* _SELECTION_
** Begin **

In this description Bale emphasizes the manuscripts' materiality. Rather than having value for their textual content, they are reduced to their most basic material value. Bale makes it clear that he considers manuscripts to be among the materials the Dissolution introduced into economic circulation. This economic circulation was not motivated by a desire to disseminate the manuscripts' texts and, as such, the manuscripts are reduced, in Bale's view, from proper to improper uses. These improper uses, it should be noted, included the export of these texts to foreign nations, either for publication under false authorship, as happened to a substantial portion of Leland's library, or to provide stuffing for book covers--both of which uses Bale considered as subjection to foreign nations. He characteristically complains that "Yf the byshop of Romes lawes, decrees decretals, extravagantes, clementines and other suche dregges of the devyll, yea yf Heytesburyes sophismes, Porphyryes universals, Aristotles olde logyckes and Dunses dyvynyte, wyth such other lowly legerdemaynes, and frutes of the bottomlesse pytte, had leaped out of our libraries, and so becomen coverynges for bokes comminge from the foren nacyons, we might wele have ben therwith contented. But to put our auncient Chronicles, our noble hystoryes, our learned commentaryes & hystoryes, our learned commentaryes & homelyes upon the scriptures, to so homely an office of subjeccyon & utter contempte we have both greatly dishonoured our nacyon, and also shewed our selves very wycked to our posteryte." (57) Bale casts such export as a diminution of English sovereignty, at least in terms of what one might anachronistically call England's academic industry. Indeed, England appeared to the foreign gaze as backward in many respects. The difficulty for Bale was that his allegiance to England conflicted with his sense that the foreign view of England was, to a large degree, true. The most substantial evidence of English backwardness was the Dissolution.

The foreign view of England was split under Bale's examination. For Bale, the contemporary foreign view cast a decidedly patronizing gaze on England, which, in part, constructed England's identity historiographically. Indeed, Bale categorized the Catholic history of England as foreign. Moreover, England's attempts to write its own past had been thwarted by the privatization of what properly belonged to England's public--however widely Bale understood this term. Bale's project, then, involved internalizing Britain's historiographical construction through the publicity print could provide. He notes that Leland's "hope was as myne is, and as is the truthe of the matter, that these thinges ones done, Englande wyche hath of the Italianes, and French men be reckened a barbarouse nacyon, theyr Monumentes afore tyme not knowne, wyll apere from thens fourthe, equall with the prowdest of them, in prowesse, wysedome, eloquence, polycyes, and in all kyndes of learnynge." (58) This sentiment also finds expression in King Johan, Bale's staging of English history. The play metatheatrically and metahistorically highlights the ways in which King John's proper history had been suppressed.

** End **

* _TASK BRIEF_
Pick up the passage on Bale and the fate of England's manuscripts after its final sentence and extend it by a paragraph, before the records.

* _RECORD EXCERPTS_

** Begin **

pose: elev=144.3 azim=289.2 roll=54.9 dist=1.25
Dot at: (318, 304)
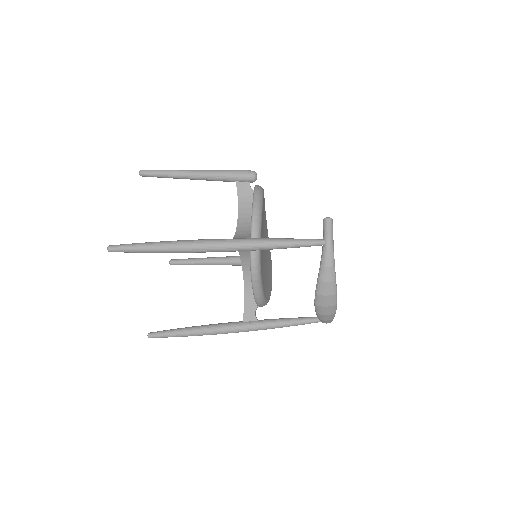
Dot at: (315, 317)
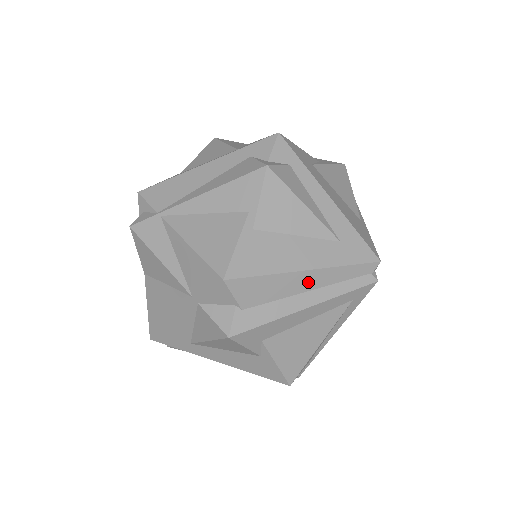
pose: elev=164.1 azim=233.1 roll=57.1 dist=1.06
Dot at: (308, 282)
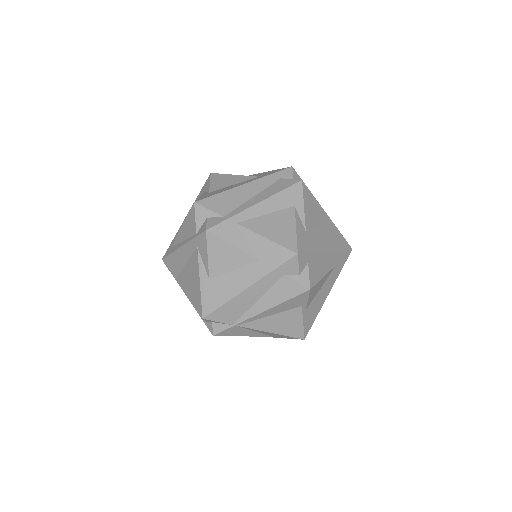
Dot at: occluded
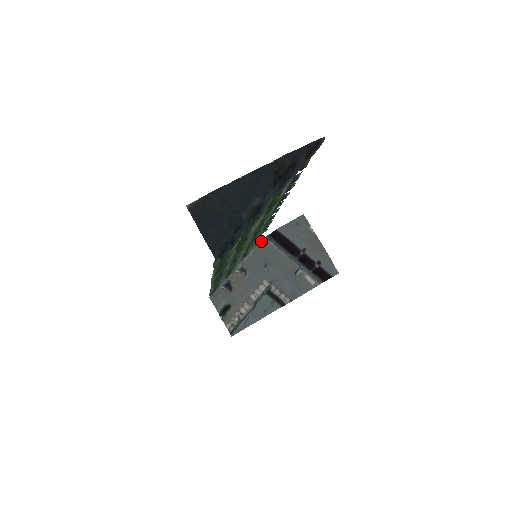
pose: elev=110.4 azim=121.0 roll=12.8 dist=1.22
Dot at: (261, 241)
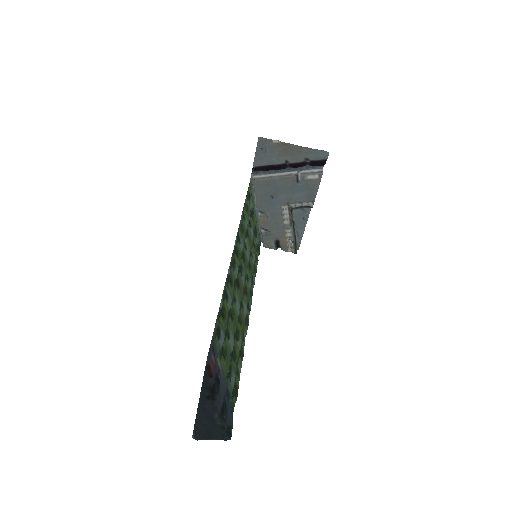
Dot at: (252, 183)
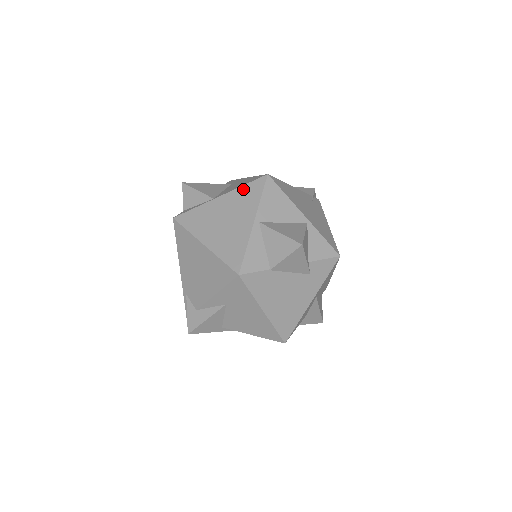
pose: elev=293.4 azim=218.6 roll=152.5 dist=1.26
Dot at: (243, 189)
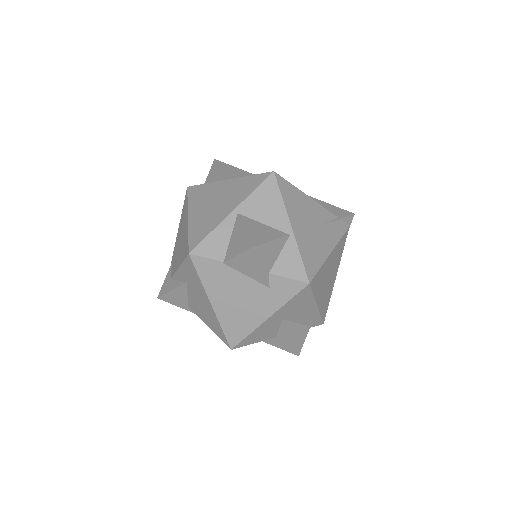
Dot at: (247, 179)
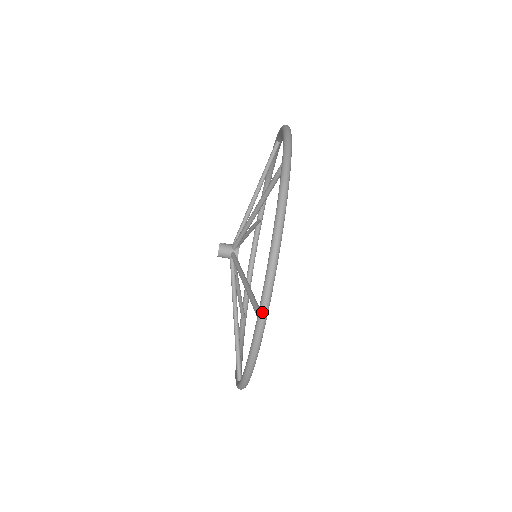
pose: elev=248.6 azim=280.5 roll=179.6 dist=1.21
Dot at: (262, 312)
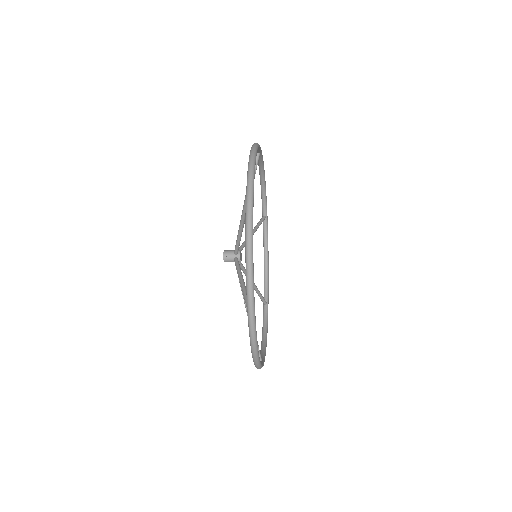
Dot at: occluded
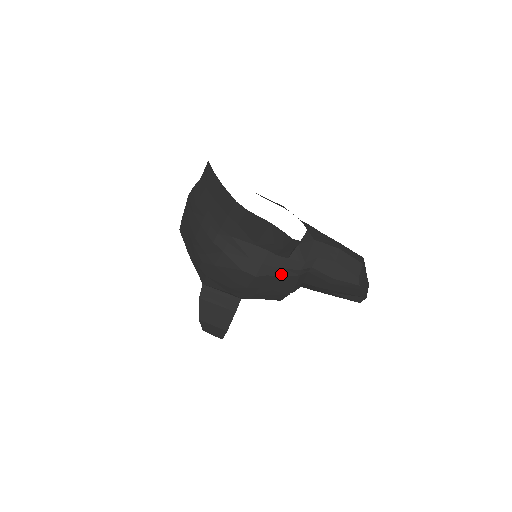
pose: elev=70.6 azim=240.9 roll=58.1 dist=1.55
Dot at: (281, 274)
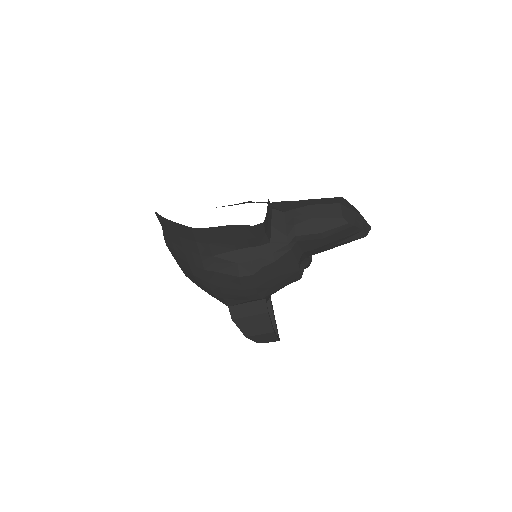
Dot at: (273, 259)
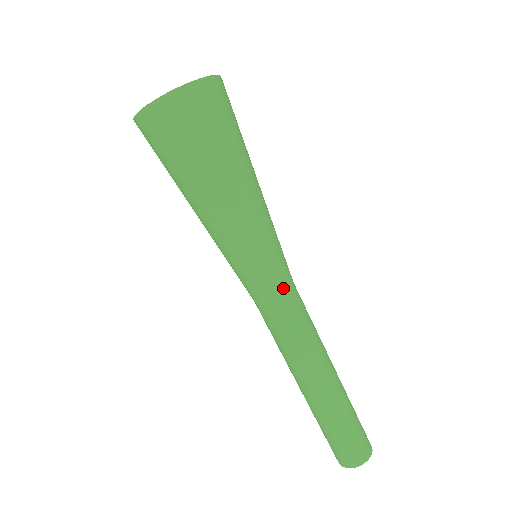
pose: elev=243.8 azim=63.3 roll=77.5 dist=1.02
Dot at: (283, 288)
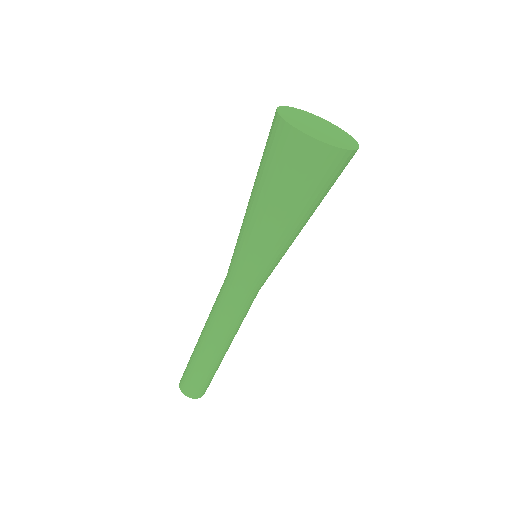
Dot at: (258, 290)
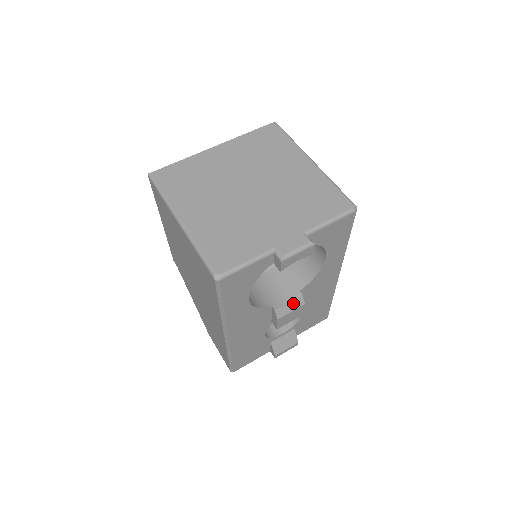
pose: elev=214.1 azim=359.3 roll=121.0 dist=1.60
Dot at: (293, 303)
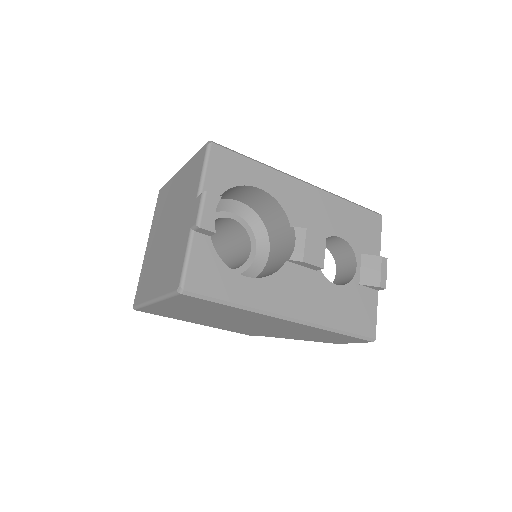
Dot at: (297, 239)
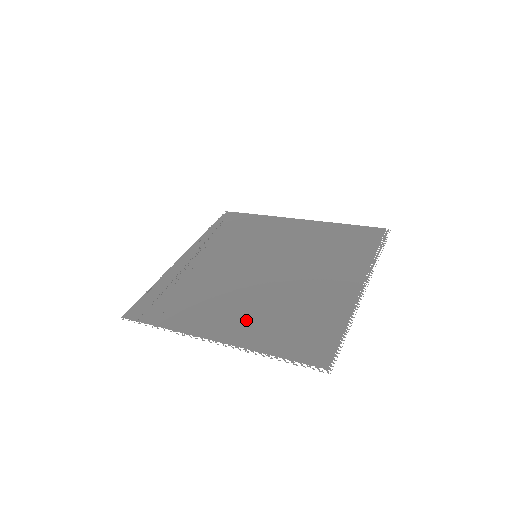
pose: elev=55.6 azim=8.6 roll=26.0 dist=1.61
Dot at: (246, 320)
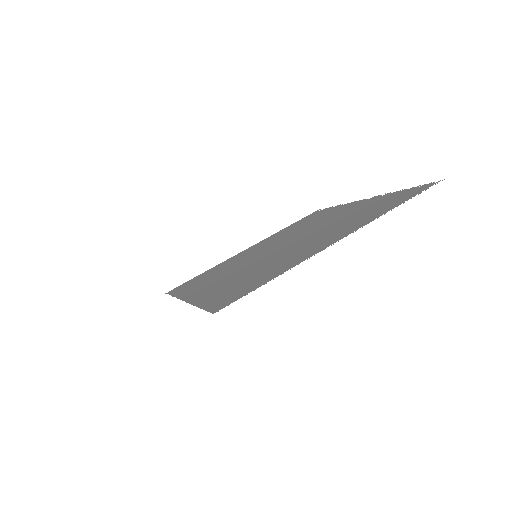
Dot at: (334, 232)
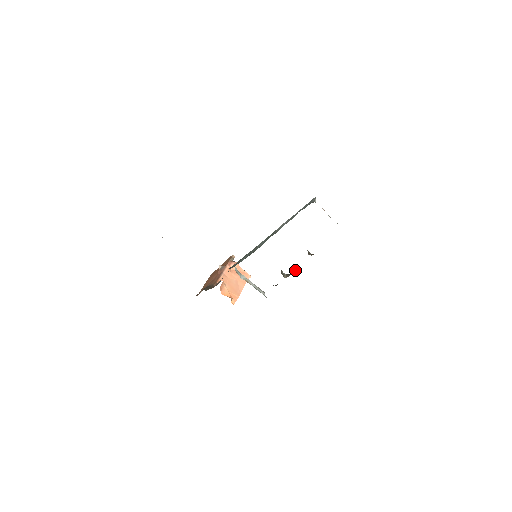
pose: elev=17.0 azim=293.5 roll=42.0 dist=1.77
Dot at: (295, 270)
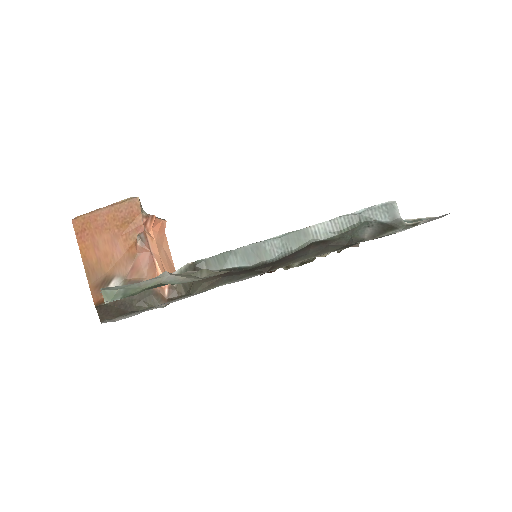
Dot at: occluded
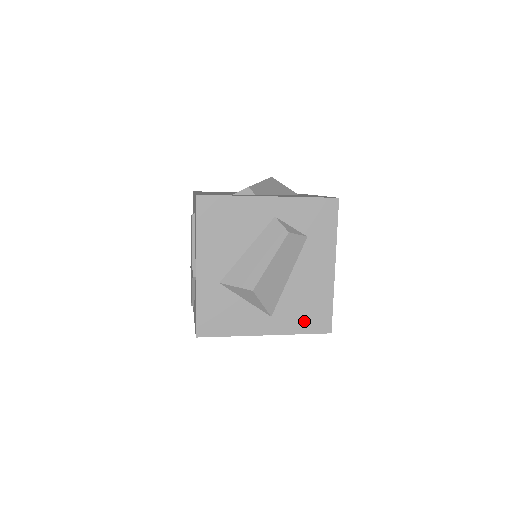
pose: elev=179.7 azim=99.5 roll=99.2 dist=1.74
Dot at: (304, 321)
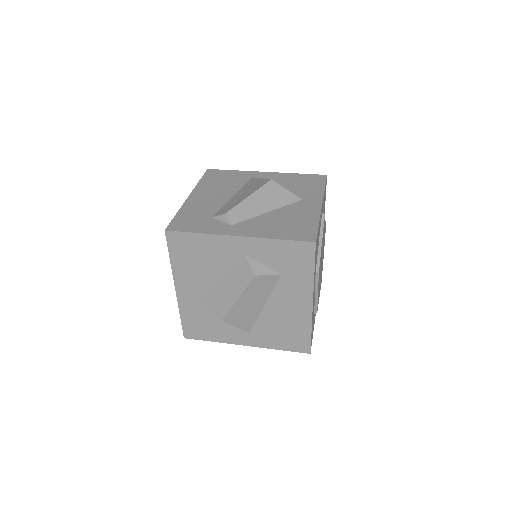
Dot at: (282, 341)
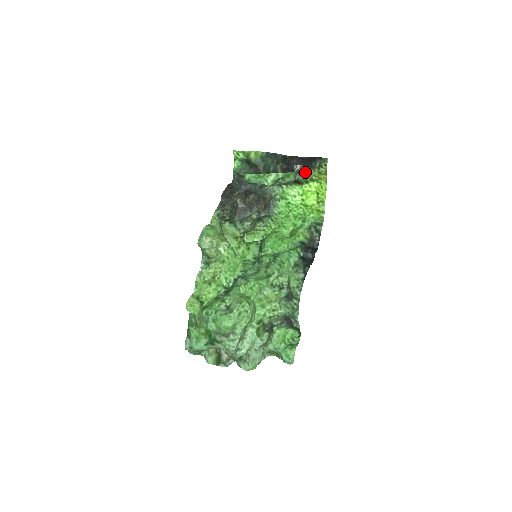
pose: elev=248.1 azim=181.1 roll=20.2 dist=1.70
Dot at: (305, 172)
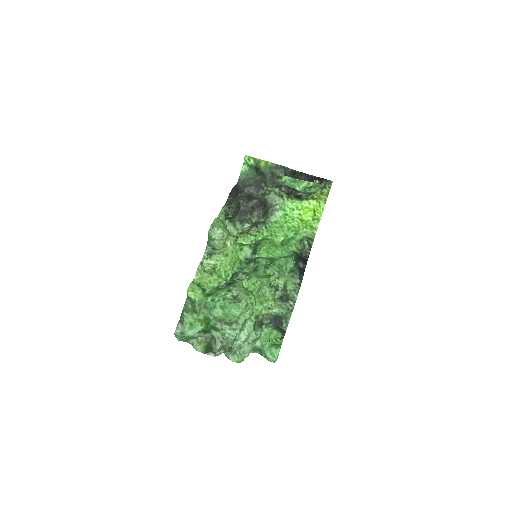
Dot at: occluded
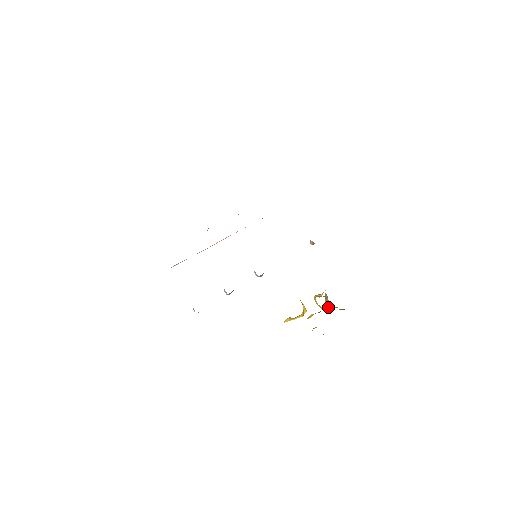
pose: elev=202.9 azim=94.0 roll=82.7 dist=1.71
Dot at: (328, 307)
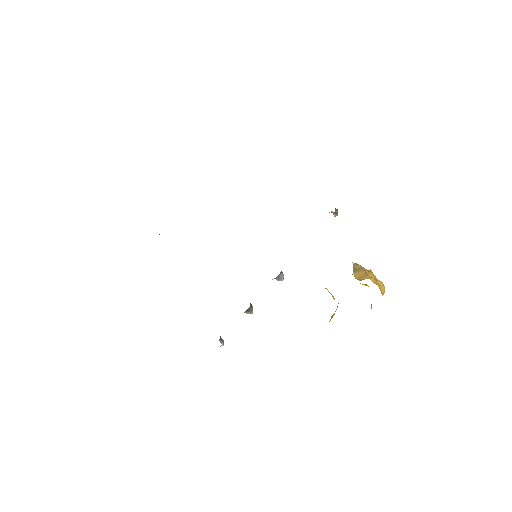
Dot at: (361, 280)
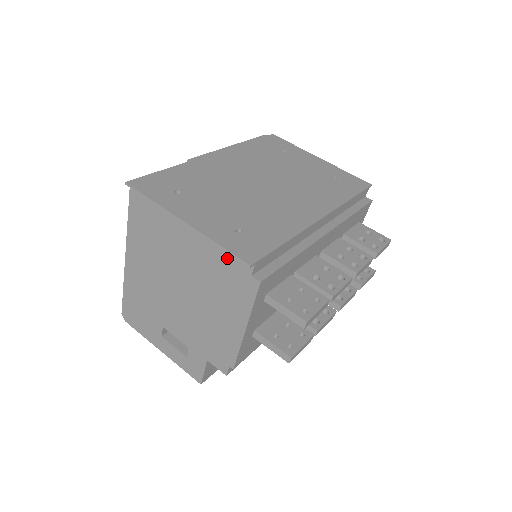
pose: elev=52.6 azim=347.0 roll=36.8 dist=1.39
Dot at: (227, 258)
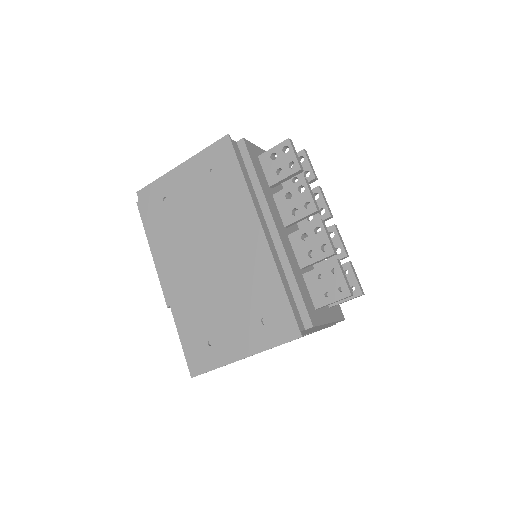
Dot at: occluded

** End **

* _ANSWER TO THIS EXERCISE_
At the beginning of King Johan, the widow England informs the king that she "lokyst so wan and pale" because the clergy, who "in ydlenes do lyve by other menns goodes," has taken "my cattell, howse and land, / My wodes and pasturs, with other commodyteys." (59) King Johan rebukes England for speaking so poorly of the clergy, noting "They are thy chylderne; thou owghtest to say them good." England retorts that "bastardes they are, [and] unnaturall," reinforcing her earlier assertion that "they are the trees that God dyd never plant." (60) The denial of parentage is mutual. When King Johan wonders that Sedition is "to Englond so unnaturall: / Beyng her owne chyld," Sedition replies,
 I had rather she were hedlesse.
 Thowgh I sumtyme be in Englond for my pastaunce,
 Yet was I neyther borne here, in Spayne nor in Fraunce,
 But under the pope in the holy cyte of Rome. (61)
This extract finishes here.